## TO-DO ITEM
Retype the lines below exactly, from the one that contains "همین دلیل در" through the last, and leave every picture out.

Saved entries:
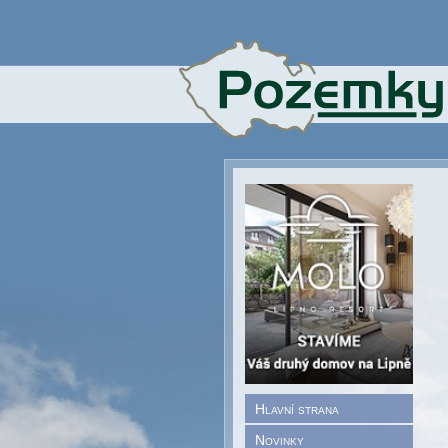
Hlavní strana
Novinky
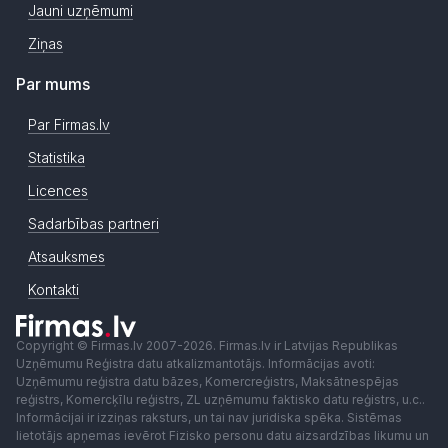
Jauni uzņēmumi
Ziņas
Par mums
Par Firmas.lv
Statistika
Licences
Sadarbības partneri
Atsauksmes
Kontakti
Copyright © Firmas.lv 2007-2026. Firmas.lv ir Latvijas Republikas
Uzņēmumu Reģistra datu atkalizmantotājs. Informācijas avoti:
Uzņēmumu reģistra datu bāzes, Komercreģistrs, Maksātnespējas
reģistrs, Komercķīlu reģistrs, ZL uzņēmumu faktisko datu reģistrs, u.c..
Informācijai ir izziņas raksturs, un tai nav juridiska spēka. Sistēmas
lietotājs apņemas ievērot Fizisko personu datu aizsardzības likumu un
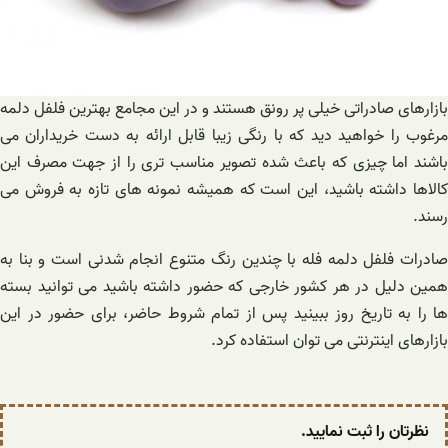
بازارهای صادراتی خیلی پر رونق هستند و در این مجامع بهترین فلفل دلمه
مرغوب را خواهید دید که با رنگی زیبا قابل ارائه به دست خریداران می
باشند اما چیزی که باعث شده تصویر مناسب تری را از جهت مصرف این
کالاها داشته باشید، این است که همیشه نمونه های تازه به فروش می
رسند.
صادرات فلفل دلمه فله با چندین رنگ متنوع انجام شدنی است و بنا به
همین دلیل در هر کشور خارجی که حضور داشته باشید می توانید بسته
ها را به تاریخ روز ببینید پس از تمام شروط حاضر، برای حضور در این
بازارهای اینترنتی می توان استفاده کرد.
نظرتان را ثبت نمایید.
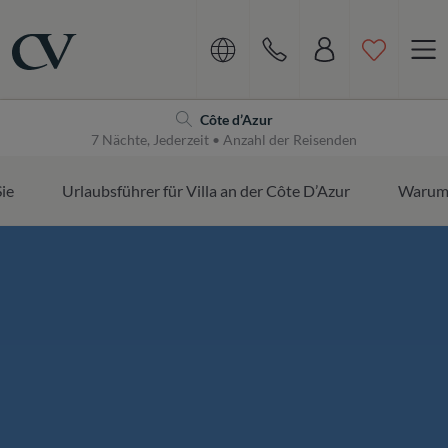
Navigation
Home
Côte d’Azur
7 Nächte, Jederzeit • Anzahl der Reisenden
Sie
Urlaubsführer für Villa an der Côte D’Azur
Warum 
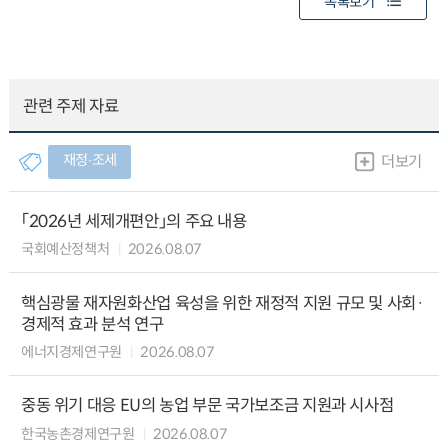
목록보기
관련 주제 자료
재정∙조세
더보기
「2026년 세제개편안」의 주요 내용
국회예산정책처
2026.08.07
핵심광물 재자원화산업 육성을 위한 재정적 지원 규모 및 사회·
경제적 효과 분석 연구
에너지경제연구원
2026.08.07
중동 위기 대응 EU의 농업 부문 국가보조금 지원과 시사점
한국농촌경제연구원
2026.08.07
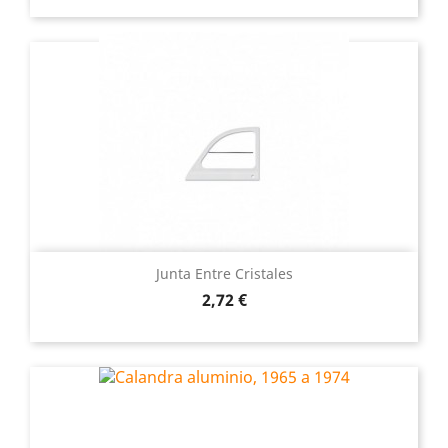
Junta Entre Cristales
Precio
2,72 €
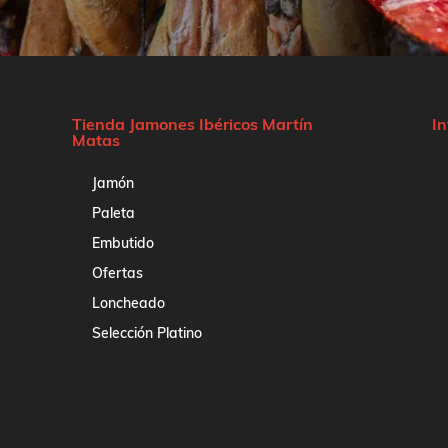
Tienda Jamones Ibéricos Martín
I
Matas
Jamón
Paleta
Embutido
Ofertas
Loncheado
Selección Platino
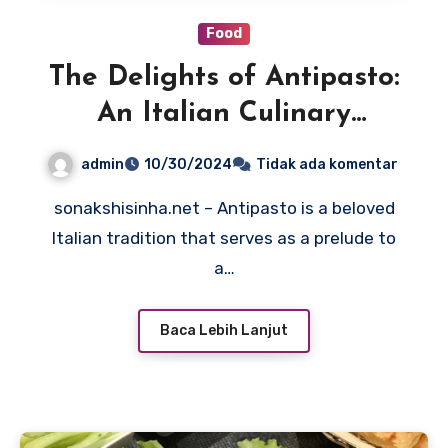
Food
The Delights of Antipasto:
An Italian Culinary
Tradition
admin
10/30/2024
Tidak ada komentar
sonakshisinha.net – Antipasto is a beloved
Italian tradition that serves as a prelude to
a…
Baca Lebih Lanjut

## OUTPUT
همین دلیل در هر کشور خارجی که حضور داشته باشید می توانید بسته
ها را به تاریخ روز ببینید پس از تمام شروط حاضر، برای حضور در این
بازارهای اینترنتی می توان استفاده کرد.
نظرتان را ثبت نمایید.
Navigation
Home
Côte d’Azur
7 Nächte, Jederzeit • Anzahl der Reisenden
Sie
Urlaubsführer für Villa an der Côte D’Azur
Warum 
목록보기
관련 주제 자료
재정∙조세
더보기
「2026년 세제개편안」의 주요 내용
국회예산정책처
2026.08.07
핵심광물 재자원화산업 육성을 위한 재정적 지원 규모 및 사회·
경제적 효과 분석 연구
에너지경제연구원
2026.08.07
중동 위기 대응 EU의 농업 부문 국가보조금 지원과 시사점
한국농촌경제연구원
2026.08.07
Junta Entre Cristales
Precio
2,72 €
Tienda Jamones Ibéricos Martín
I
Matas
Jamón
Paleta
Embutido
Ofertas
Loncheado
Selección Platino
Food
The Delights of Antipasto:
An Italian Culinary
Tradition
admin
10/30/2024
Tidak ada komentar
sonakshisinha.net – Antipasto is a beloved
Italian tradition that serves as a prelude to
a…
Baca Lebih Lanjut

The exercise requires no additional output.